(Saved data entries)
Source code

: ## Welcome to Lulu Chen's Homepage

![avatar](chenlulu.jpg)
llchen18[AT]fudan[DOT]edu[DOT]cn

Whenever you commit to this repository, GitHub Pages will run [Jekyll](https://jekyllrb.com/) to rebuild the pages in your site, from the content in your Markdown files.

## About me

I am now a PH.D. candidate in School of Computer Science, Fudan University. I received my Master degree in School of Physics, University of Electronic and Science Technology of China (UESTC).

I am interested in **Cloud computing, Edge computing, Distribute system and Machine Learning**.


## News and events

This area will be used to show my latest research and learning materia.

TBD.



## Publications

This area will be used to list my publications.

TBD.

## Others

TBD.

- _EXERCISE AIM_
Line by line, print the records above exactly as they stand.

- _OUTPUT FOR THIS TASK_
Source code

: ## Welcome to Lulu Chen's Homepage

![avatar](chenlulu.jpg)
llchen18[AT]fudan[DOT]edu[DOT]cn

Whenever you commit to this repository, GitHub Pages will run [Jekyll](https://jekyllrb.com/) to rebuild the pages in your site, from the content in your Markdown files.

## About me

I am now a PH.D. candidate in School of Computer Science, Fudan University. I received my Master degree in School of Physics, University of Electronic and Science Technology of China (UESTC).

I am interested in **Cloud computing, Edge computing, Distribute system and Machine Learning**.


## News and events

This area will be used to show my latest research and learning materia.

TBD.



## Publications

This area will be used to list my publications.

TBD.

## Others

TBD.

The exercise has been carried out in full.